- Your assignment: Leave out the pictures and copy each record below exactly.

Text-based hardware design files:
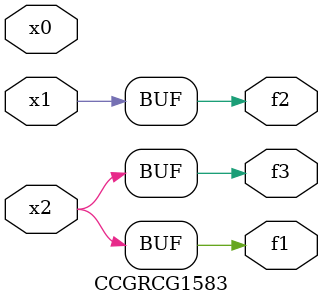
<source format=v>
module CCGRCG1583(
	input x0, x1, x2,
	output f1, f2, f3
);
	assign f1 = x2;
	assign f2 = x1;
	assign f3 = x2;
endmodule

</source>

- Solution:
<source format=v>
module CCGRCG1583(
	input x0, x1, x2,
	output f1, f2, f3
);
	assign f1 = x2;
	assign f2 = x1;
	assign f3 = x2;
endmodule

</source>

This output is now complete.